Kanzow P, Schuelper N, Witt D, Wassmann T, Sennhenn-Kirchner S, Wiegand A, Raupach T
Department of Preventive Dentistry, Periodontology and Cariology, University Medical Center Goettingen, Goettingen, Germany.
Department of Haematology and Medical Oncology, University Medical Center Goettingen, Goettingen, Germany.
Eur J Dent Educ. 2018 Nov;22(4):e669-e678. doi: 10.1111/eje.12372. Epub 2018 Jun 22.
Various scoring approaches for Multiple True-False (MTF) items exist. This study aimed at comparing scoring results obtained with different scoring approaches and to assess the effect of item cues on each scoring approaches' result.
Different scoring approaches (MTF, Count-2, Count-3, "Vorkauf-Method," PS , Dichotomized MTF, "Blasberg-Method," Multiple response (MR), Correction for Guessing, "Ripkey-Method," Morgan-Method, Balanced Scoring Method) were retrospectively applied to all MTF items used within electronic examinations of undergraduate dental students at the University Medical Center Göttingen in the winter term 2016/2017 (1297 marking events). Item quality was evaluated regarding formal parameters such as presence of cues and correctness of content. Differences between scoring results of all scoring approaches and the differences between each methods' scoring results of items with and without cues were calculated by Wilcoxon rank sum tests (P < .05).
Average scoring results per item highly differed between the scoring approaches and ranged from 0.46 (MR) to 0.92 (Dichotomized MTF). Presence of cues leads to significantly higher scoring in case of all scoring approaches (P < .001; +0.14 on average). However, effect of cues differed amongst scoring approaches and ranged from +0.04 (Dichotomized MTF) to +0.20 (MR).

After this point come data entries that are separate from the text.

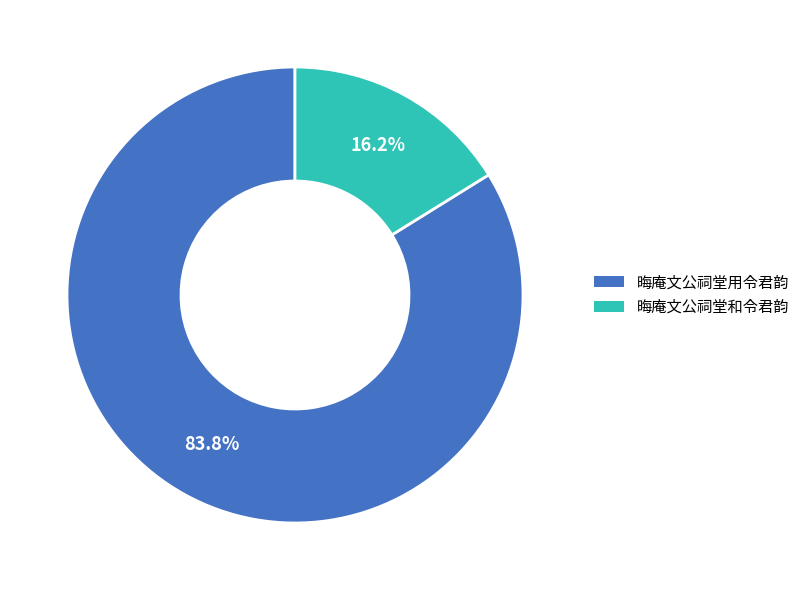

To the nearest percent, what is the difference between the largest and smallest slice percentages?

68%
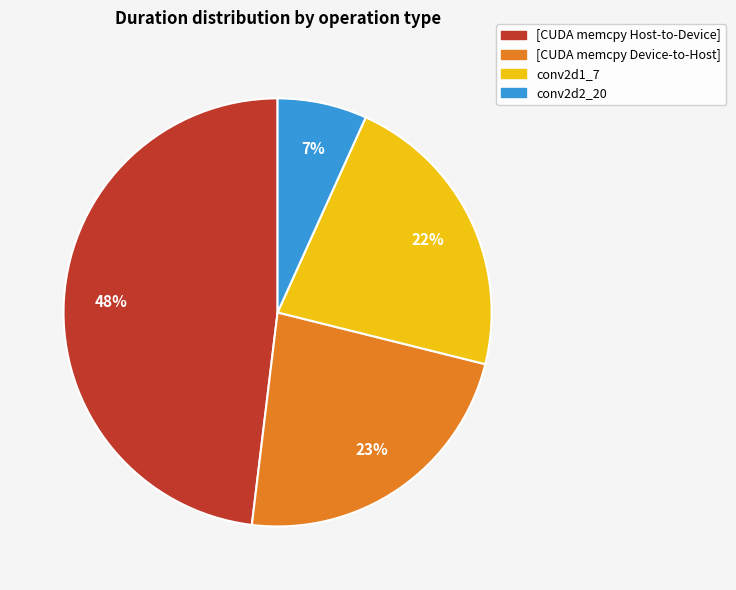

To the nearest percent, what is the average slice percentage?

25%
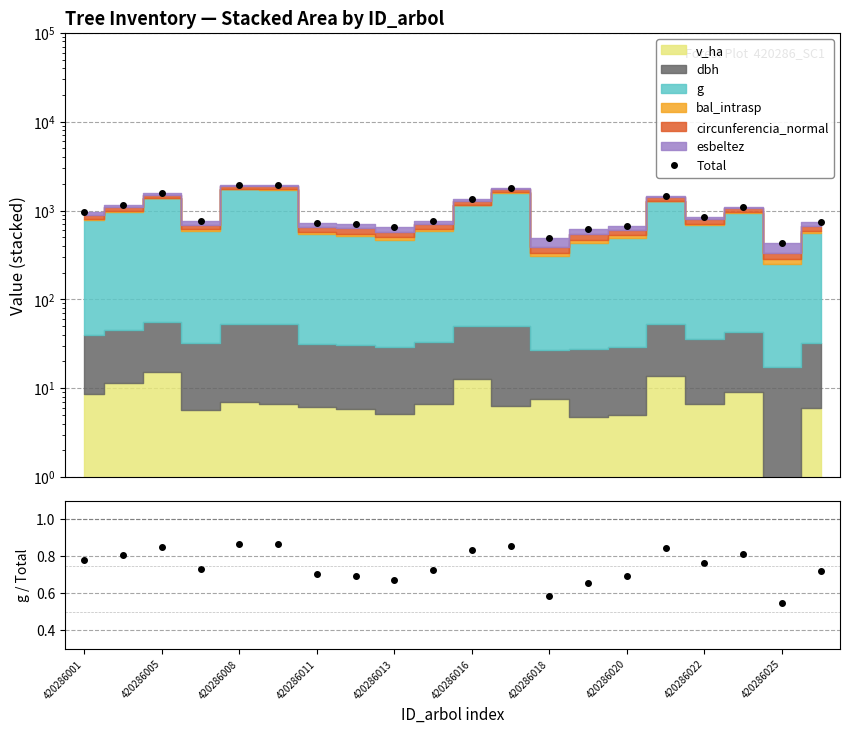

What is the minimum value shown in the chart?

0.5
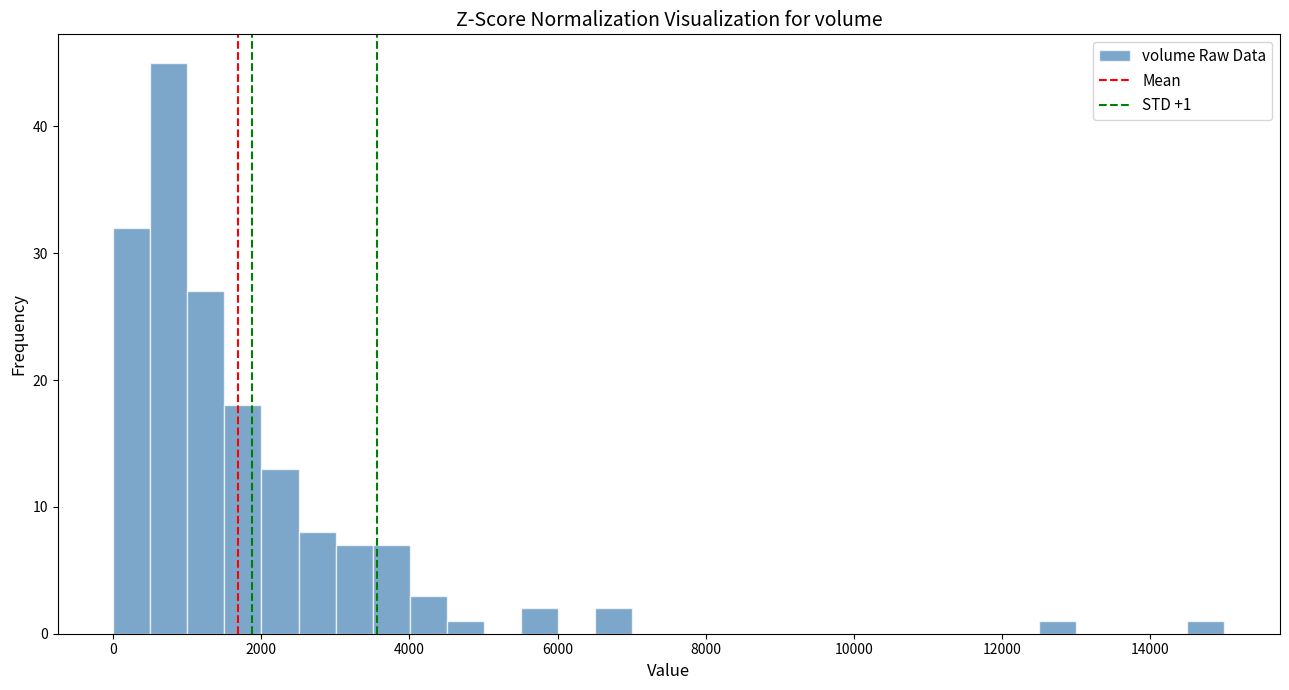

Read against the x-axis, roughly where is the centre of the tallest bar?

800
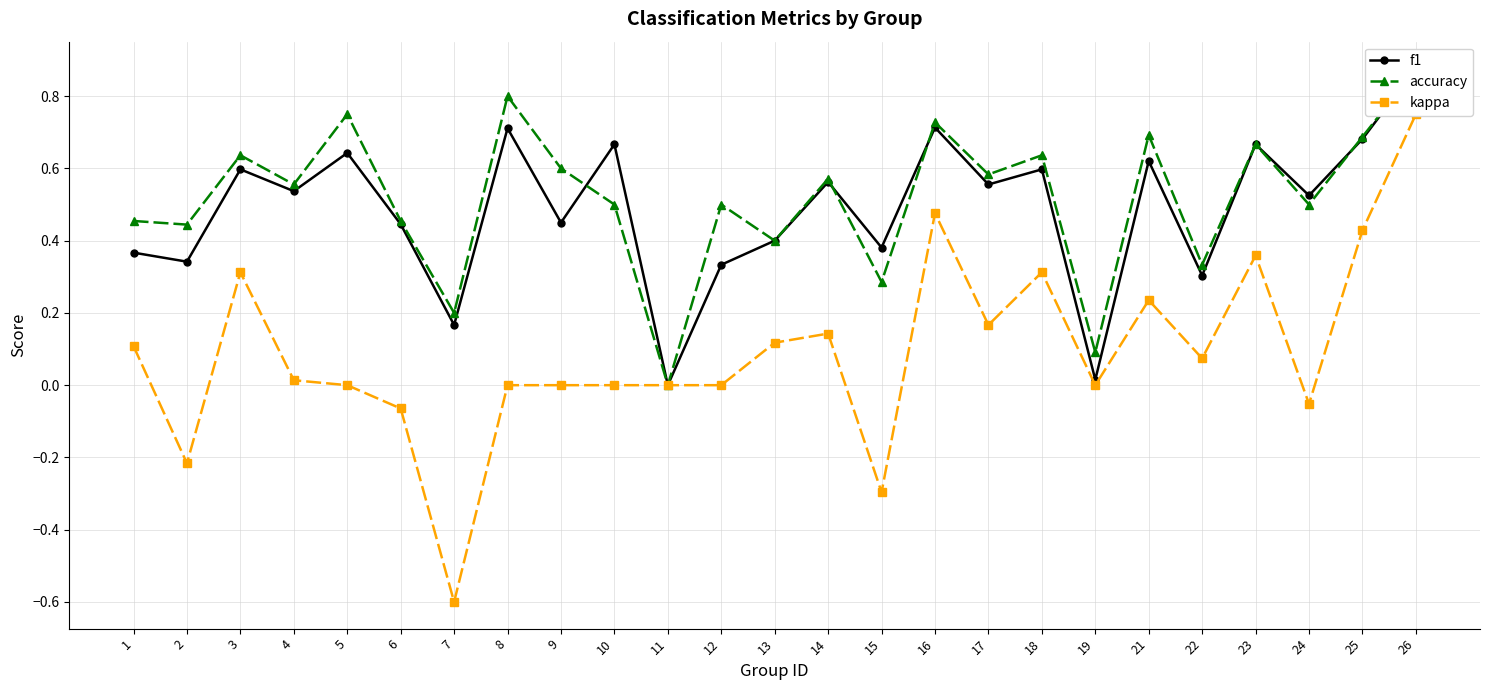

What are all the series names shown in the legend?

f1, accuracy, kappa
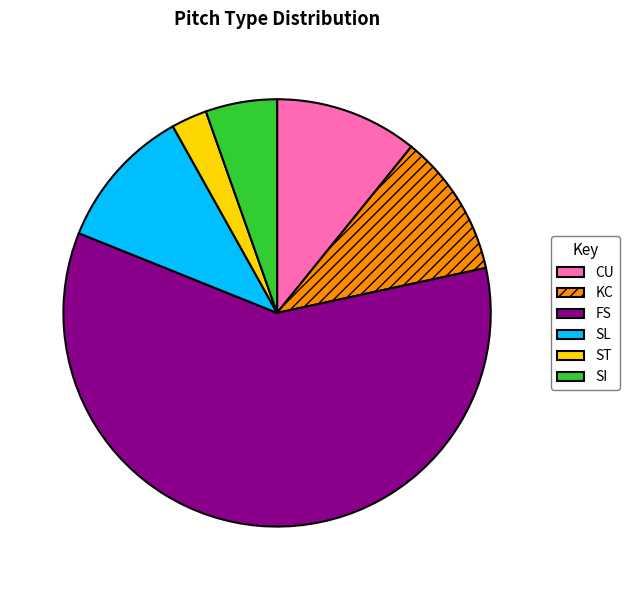

Does SI represent more than half of the total?

No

Scoring of MTF items is complex. The data presented in this manuscript may help educators make informed choices about scoring algorithms.
针对多项正误(MTF)题型存在多种评分方法。本研究旨在比较不同评分方法所获得的评分结果,并评估题目线索对每种评分方法结果的影响。
对哥廷根大学医学中心2016/2017冬季学期本科牙科学生电子考试中使用的所有MTF题目,回顾性地应用不同的评分方法(MTF、Count-2、Count-3、“预购法”、PS、二分法MTF、“布拉斯贝格法”、多重反应(MR)、猜测校正、“里普基法”、摩根法、平衡评分法)(1297次评分事件)。从形式参数如线索的存在和内容的正确性方面评估题目质量。通过Wilcoxon秩和检验计算所有评分方法评分结果之间的差异,以及有线索和无线索题目的每种方法评分结果之间的差异(P < 0.05)。
各评分方法之间每题的平均评分结果差异很大,范围从0.46(MR)到0.92(二分法MTF)。在所有评分方法中,线索的存在导致得分显著更高(P < 0.001;平均提高0.14)。然而,线索的影响在评分方法之间有所不同,范围从+0.04(二分法MTF)到+0.20(MR)。
MTF题目的评分很复杂。本手稿中呈现的数据可能有助于教育工作者对评分算法做出明智的选择。